=== What is needed ===
Set down the data below word for word, and leave the images aside.

=== Data records ===
=== Begin Enclosure ===
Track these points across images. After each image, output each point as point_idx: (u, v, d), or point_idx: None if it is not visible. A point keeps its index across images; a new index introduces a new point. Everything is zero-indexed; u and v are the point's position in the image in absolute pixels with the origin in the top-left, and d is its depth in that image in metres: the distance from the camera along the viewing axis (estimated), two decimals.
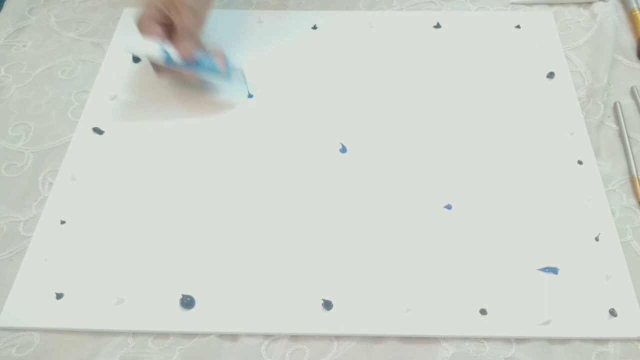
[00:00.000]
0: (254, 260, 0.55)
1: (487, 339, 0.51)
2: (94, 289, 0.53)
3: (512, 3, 0.77)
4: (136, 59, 0.69)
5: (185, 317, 0.52)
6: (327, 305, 0.52)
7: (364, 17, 0.75)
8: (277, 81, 0.68)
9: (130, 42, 0.63)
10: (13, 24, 0.74)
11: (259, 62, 0.70)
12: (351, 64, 0.70)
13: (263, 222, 0.57)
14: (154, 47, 0.60)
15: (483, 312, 0.52)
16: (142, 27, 0.62)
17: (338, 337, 0.51)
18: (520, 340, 0.51)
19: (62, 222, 0.57)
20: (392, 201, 0.59)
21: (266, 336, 0.51)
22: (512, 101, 0.66)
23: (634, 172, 0.61)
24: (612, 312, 0.51)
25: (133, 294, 0.53)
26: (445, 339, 0.51)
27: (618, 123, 0.65)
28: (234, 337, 0.51)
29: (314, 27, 0.73)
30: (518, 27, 0.74)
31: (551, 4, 0.77)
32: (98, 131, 0.64)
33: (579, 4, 0.77)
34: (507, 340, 0.51)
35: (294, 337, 0.51)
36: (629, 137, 0.64)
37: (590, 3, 0.76)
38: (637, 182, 0.60)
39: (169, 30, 0.62)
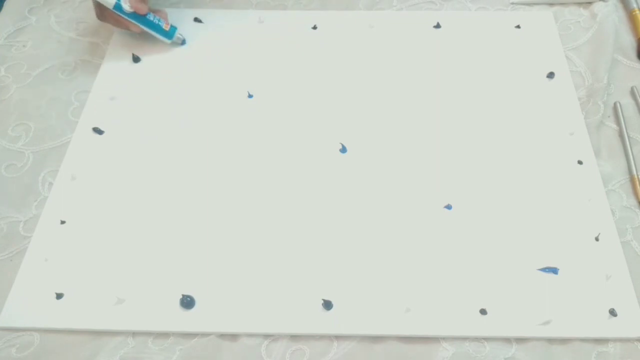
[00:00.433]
0: (253, 260, 0.55)
1: (487, 339, 0.51)
2: (94, 289, 0.53)
3: (512, 3, 0.77)
4: (136, 59, 0.69)
5: (185, 317, 0.52)
6: (327, 305, 0.52)
7: (364, 17, 0.75)
8: (277, 81, 0.68)
9: None
10: (13, 24, 0.74)
11: (259, 62, 0.70)
12: (351, 64, 0.70)
13: (263, 222, 0.57)
14: None
15: (483, 312, 0.52)
16: None
17: (338, 337, 0.51)
18: (520, 340, 0.51)
19: (62, 222, 0.57)
20: (392, 201, 0.59)
21: (266, 336, 0.51)
22: (512, 101, 0.66)
23: (634, 172, 0.61)
24: (612, 312, 0.51)
25: (133, 294, 0.53)
26: (445, 339, 0.51)
27: (618, 123, 0.65)
28: (234, 337, 0.51)
29: (314, 27, 0.73)
30: (518, 27, 0.74)
31: (551, 4, 0.77)
32: (98, 131, 0.64)
33: (579, 4, 0.77)
34: (507, 340, 0.51)
35: (294, 337, 0.51)
36: (629, 137, 0.64)
37: (590, 3, 0.76)
38: (637, 182, 0.60)
39: None
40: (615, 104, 0.67)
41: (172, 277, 0.54)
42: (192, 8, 0.76)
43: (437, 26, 0.74)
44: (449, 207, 0.58)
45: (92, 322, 0.51)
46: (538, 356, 0.50)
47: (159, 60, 0.70)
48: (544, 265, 0.54)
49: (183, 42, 0.72)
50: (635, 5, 0.75)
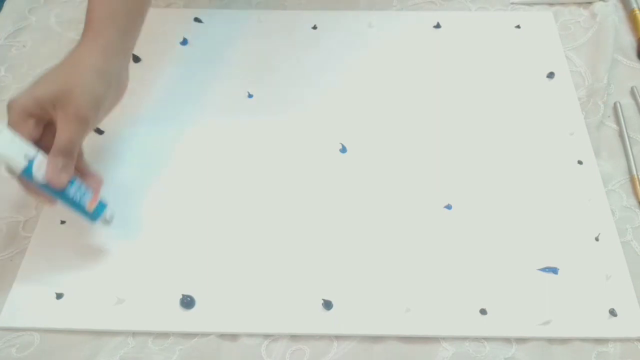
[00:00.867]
0: (253, 260, 0.55)
1: (487, 339, 0.51)
2: (94, 289, 0.53)
3: (512, 3, 0.77)
4: (136, 59, 0.69)
5: (185, 317, 0.52)
6: (327, 305, 0.52)
7: (364, 17, 0.75)
8: (277, 81, 0.68)
9: None
10: (13, 24, 0.74)
11: (259, 62, 0.70)
12: (351, 64, 0.70)
13: (263, 222, 0.57)
14: (15, 147, 0.47)
15: (483, 312, 0.52)
16: (12, 116, 0.48)
17: (338, 337, 0.51)
18: (520, 340, 0.51)
19: (62, 222, 0.57)
20: (392, 201, 0.59)
21: (266, 336, 0.51)
22: (512, 101, 0.66)
23: (634, 172, 0.61)
24: (612, 312, 0.51)
25: (133, 294, 0.53)
26: (445, 339, 0.51)
27: (618, 123, 0.65)
28: (234, 337, 0.51)
29: (314, 27, 0.73)
30: (518, 27, 0.74)
31: (551, 4, 0.77)
32: (98, 131, 0.63)
33: (579, 4, 0.77)
34: (507, 340, 0.51)
35: (294, 337, 0.51)
36: (629, 137, 0.64)
37: (590, 3, 0.76)
38: (637, 182, 0.60)
39: (46, 129, 0.50)
40: (615, 104, 0.67)
41: (172, 277, 0.54)
42: (192, 8, 0.76)
43: (437, 26, 0.74)
44: (449, 207, 0.58)
45: (92, 322, 0.51)
46: (538, 356, 0.50)
47: (159, 60, 0.70)
48: (544, 265, 0.54)
49: (110, 220, 0.53)
50: (635, 5, 0.75)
=== End Enclosure ===
=== Solution ===
Track these points across images. After each image, output each point as point_idx: (u, v, d), or point_idx: None if it is not visible. A point keeps its index across images; a new index introduces a new point. Everything is zero-indexed; u and v are the point's position in the image in absolute pixels with the origin in the top-left, and d is its depth in that image in metres: the distance from the camera along the viewing axis (estimated), two decimals.
[00:00.000]
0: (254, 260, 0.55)
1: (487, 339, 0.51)
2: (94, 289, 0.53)
3: (512, 3, 0.77)
4: (136, 59, 0.69)
5: (185, 317, 0.52)
6: (327, 305, 0.52)
7: (364, 17, 0.75)
8: (277, 81, 0.68)
9: (130, 42, 0.63)
10: (13, 24, 0.74)
11: (259, 62, 0.70)
12: (351, 64, 0.70)
13: (263, 222, 0.57)
14: (154, 47, 0.60)
15: (483, 312, 0.52)
16: (142, 27, 0.62)
17: (338, 337, 0.51)
18: (520, 340, 0.51)
19: (62, 222, 0.57)
20: (392, 201, 0.59)
21: (266, 336, 0.51)
22: (512, 101, 0.66)
23: (634, 172, 0.61)
24: (612, 312, 0.51)
25: (133, 294, 0.53)
26: (445, 339, 0.51)
27: (618, 123, 0.65)
28: (234, 337, 0.51)
29: (314, 27, 0.73)
30: (518, 27, 0.74)
31: (551, 4, 0.77)
32: (98, 131, 0.64)
33: (579, 4, 0.77)
34: (507, 340, 0.51)
35: (294, 337, 0.51)
36: (629, 137, 0.64)
37: (590, 3, 0.76)
38: (637, 182, 0.60)
39: (169, 30, 0.62)
[00:00.433]
0: (253, 260, 0.55)
1: (487, 339, 0.51)
2: (94, 289, 0.53)
3: (512, 3, 0.77)
4: (136, 59, 0.69)
5: (185, 317, 0.52)
6: (327, 305, 0.52)
7: (364, 17, 0.75)
8: (277, 81, 0.68)
9: None
10: (13, 24, 0.74)
11: (259, 62, 0.70)
12: (351, 64, 0.70)
13: (263, 222, 0.57)
14: None
15: (483, 312, 0.52)
16: None
17: (338, 337, 0.51)
18: (520, 340, 0.51)
19: (62, 222, 0.57)
20: (392, 201, 0.59)
21: (266, 336, 0.51)
22: (512, 101, 0.66)
23: (634, 172, 0.61)
24: (612, 312, 0.51)
25: (133, 294, 0.53)
26: (445, 339, 0.51)
27: (618, 123, 0.65)
28: (234, 337, 0.51)
29: (314, 27, 0.73)
30: (518, 27, 0.74)
31: (551, 4, 0.77)
32: (98, 131, 0.64)
33: (579, 4, 0.77)
34: (507, 340, 0.51)
35: (294, 337, 0.51)
36: (629, 137, 0.64)
37: (590, 3, 0.76)
38: (637, 182, 0.60)
39: None
40: (615, 104, 0.67)
41: (172, 277, 0.54)
42: (192, 8, 0.76)
43: (437, 26, 0.74)
44: (449, 207, 0.58)
45: (92, 322, 0.51)
46: (538, 356, 0.50)
47: (159, 60, 0.70)
48: (544, 265, 0.54)
49: (183, 42, 0.72)
50: (635, 5, 0.75)
[00:00.867]
0: (253, 260, 0.55)
1: (487, 339, 0.51)
2: (94, 289, 0.53)
3: (512, 3, 0.77)
4: (136, 59, 0.69)
5: (185, 317, 0.52)
6: (327, 305, 0.52)
7: (364, 17, 0.75)
8: (277, 81, 0.68)
9: None
10: (13, 24, 0.74)
11: (259, 62, 0.70)
12: (351, 64, 0.70)
13: (263, 222, 0.57)
14: (15, 147, 0.47)
15: (483, 312, 0.52)
16: (12, 116, 0.48)
17: (338, 337, 0.51)
18: (520, 340, 0.51)
19: (62, 222, 0.57)
20: (392, 201, 0.59)
21: (266, 336, 0.51)
22: (512, 101, 0.66)
23: (634, 172, 0.61)
24: (612, 312, 0.51)
25: (133, 294, 0.53)
26: (445, 339, 0.51)
27: (618, 123, 0.65)
28: (234, 337, 0.51)
29: (314, 27, 0.73)
30: (518, 27, 0.74)
31: (551, 4, 0.77)
32: (98, 131, 0.63)
33: (579, 4, 0.77)
34: (507, 340, 0.51)
35: (294, 337, 0.51)
36: (629, 137, 0.64)
37: (590, 3, 0.76)
38: (637, 182, 0.60)
39: (46, 129, 0.50)
40: (615, 104, 0.67)
41: (172, 277, 0.54)
42: (192, 8, 0.76)
43: (437, 26, 0.74)
44: (449, 207, 0.58)
45: (92, 322, 0.51)
46: (538, 356, 0.50)
47: (159, 60, 0.70)
48: (544, 265, 0.54)
49: (110, 220, 0.53)
50: (635, 5, 0.75)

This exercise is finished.